Employment trends are on the upswing in both tech and creative services.
Oregon tech employment grew at its fastest rate in a decade last year, according to a state report released in April. The report by the Oregon Office of Economic Analysis also found tech jobs come with generous pay – an average of nearly $104,000 a year, more than twice the state average, according to The Oregonian/OregonLive.
Oregon had just over 95,000 tech workers in 2015, up 4 percent from the prior year, The Oregonian/OregonLive reported.
Although substantially smaller as a sector, Oregon advertising and public relations firms also have been hiring.

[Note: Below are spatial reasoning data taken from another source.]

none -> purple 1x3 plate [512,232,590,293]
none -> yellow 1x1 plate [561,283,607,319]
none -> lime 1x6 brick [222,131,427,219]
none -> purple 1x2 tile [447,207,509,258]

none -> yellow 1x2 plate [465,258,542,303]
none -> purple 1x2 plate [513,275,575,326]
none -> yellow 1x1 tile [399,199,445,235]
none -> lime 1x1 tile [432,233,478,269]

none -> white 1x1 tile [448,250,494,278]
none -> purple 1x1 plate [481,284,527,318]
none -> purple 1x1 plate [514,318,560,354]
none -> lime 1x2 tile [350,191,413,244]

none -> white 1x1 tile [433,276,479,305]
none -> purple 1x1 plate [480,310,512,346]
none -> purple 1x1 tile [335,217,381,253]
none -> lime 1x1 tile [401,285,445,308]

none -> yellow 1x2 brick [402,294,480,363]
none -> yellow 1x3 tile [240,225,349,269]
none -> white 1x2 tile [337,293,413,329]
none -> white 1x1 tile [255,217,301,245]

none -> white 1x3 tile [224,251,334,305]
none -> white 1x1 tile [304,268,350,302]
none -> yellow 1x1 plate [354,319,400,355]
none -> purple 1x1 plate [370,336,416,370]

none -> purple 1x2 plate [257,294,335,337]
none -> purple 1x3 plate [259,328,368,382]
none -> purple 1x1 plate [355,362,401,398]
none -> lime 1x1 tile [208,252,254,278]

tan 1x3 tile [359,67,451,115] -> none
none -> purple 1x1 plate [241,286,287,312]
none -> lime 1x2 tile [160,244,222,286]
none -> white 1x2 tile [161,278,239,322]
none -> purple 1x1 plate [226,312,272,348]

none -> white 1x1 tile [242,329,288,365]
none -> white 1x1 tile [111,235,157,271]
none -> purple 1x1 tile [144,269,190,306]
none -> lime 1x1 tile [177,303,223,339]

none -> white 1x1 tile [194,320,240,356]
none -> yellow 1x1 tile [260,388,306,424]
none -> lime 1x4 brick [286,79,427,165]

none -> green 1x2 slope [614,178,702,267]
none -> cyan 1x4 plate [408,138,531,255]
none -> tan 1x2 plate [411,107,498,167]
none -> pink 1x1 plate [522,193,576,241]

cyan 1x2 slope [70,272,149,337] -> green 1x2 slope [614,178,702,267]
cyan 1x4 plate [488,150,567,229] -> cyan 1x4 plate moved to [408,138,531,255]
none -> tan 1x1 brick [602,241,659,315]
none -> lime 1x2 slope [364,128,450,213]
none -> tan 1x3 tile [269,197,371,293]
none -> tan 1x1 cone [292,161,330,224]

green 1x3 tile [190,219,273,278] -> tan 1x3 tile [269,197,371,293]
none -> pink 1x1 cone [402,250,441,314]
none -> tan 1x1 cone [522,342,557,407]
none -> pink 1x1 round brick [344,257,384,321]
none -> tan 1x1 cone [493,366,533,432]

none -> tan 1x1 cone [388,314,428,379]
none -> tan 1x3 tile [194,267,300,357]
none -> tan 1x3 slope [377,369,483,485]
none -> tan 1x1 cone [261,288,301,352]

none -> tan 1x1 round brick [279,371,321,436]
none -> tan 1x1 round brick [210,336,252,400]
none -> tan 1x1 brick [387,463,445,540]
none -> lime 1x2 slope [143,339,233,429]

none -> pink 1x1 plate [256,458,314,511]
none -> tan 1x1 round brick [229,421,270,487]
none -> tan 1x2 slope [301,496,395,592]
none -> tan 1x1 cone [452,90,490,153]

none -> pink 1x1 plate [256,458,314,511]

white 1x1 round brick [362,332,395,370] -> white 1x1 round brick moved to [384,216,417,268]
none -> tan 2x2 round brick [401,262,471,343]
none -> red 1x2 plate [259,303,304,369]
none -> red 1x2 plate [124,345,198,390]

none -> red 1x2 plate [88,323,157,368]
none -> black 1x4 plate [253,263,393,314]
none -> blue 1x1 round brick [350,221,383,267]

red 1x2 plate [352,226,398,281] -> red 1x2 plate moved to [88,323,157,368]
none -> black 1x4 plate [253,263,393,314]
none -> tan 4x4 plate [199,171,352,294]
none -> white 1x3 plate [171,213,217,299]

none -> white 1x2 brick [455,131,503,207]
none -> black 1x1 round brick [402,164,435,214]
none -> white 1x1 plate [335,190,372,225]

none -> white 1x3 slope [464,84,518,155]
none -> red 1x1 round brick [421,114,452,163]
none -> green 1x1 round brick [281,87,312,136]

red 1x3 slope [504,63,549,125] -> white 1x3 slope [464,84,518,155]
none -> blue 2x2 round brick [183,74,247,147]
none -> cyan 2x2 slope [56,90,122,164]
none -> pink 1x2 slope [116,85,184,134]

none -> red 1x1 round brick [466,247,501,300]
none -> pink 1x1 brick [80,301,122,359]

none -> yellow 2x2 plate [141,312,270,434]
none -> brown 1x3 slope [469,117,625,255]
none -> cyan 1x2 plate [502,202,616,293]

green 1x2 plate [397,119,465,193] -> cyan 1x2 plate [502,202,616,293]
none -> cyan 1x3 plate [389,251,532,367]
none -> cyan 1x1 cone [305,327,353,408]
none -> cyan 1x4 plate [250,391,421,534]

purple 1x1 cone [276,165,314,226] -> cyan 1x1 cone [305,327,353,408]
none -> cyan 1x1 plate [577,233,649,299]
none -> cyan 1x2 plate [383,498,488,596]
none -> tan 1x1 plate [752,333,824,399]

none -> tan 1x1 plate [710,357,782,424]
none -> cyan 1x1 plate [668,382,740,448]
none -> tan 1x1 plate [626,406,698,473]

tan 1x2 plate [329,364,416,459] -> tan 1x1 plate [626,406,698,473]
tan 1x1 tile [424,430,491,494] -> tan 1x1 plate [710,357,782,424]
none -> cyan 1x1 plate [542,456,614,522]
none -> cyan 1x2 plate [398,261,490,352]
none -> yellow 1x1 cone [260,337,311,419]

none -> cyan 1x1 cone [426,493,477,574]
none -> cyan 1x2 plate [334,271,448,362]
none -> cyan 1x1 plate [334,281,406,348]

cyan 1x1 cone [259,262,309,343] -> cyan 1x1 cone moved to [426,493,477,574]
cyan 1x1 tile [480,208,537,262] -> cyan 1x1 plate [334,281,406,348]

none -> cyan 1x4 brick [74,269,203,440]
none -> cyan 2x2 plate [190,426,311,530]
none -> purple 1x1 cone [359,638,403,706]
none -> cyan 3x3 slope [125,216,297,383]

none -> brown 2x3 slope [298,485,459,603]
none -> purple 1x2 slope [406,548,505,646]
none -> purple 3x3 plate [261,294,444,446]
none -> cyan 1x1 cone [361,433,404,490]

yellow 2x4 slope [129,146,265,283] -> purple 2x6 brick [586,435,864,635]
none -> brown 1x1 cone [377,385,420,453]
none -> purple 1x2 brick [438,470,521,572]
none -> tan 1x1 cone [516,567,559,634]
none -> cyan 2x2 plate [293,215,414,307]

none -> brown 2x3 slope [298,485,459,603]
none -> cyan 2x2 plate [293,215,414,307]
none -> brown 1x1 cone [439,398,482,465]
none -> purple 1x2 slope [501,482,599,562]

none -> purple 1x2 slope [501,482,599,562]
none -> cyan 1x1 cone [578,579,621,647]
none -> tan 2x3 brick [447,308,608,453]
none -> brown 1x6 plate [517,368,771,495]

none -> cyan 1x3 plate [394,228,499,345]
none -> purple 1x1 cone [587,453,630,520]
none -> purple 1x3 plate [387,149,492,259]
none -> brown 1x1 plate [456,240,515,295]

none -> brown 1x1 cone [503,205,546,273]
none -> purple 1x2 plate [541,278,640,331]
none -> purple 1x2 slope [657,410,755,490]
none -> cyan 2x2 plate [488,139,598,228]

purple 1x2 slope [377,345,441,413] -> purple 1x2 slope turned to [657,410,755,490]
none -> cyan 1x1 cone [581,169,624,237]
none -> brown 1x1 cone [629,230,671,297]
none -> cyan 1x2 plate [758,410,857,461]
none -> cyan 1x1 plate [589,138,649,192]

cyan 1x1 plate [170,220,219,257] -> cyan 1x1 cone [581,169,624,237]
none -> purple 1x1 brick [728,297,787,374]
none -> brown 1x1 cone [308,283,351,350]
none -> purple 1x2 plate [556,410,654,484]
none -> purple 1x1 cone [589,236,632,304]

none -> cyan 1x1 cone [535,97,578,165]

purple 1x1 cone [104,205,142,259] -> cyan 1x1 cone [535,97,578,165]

Since the recession, the industry has grown rapidly, adding 1,520 jobs (33%) to reach about 6,100 in early 2016, according to an Oregon Employment Department report issued in October.
Most industry workers earn more than the statewide average for all industries of $48,320, the report said, and three subsectors in particular stand out for high average pay — advertising agencies ($91,342), public relations agencies ($78,271) and media buying agencies ($103,367).
Portland Workforce Alliance thanks everyone at Puppet and Wieden+Kennedy for volunteering their times as well as the PPS career coordinators who helped get students there.
Three more Career Days in December will give students the opportunity to learn more about careers in health care, construction management and veterinary care.
And the forecast for 2017? Even more of a good thing.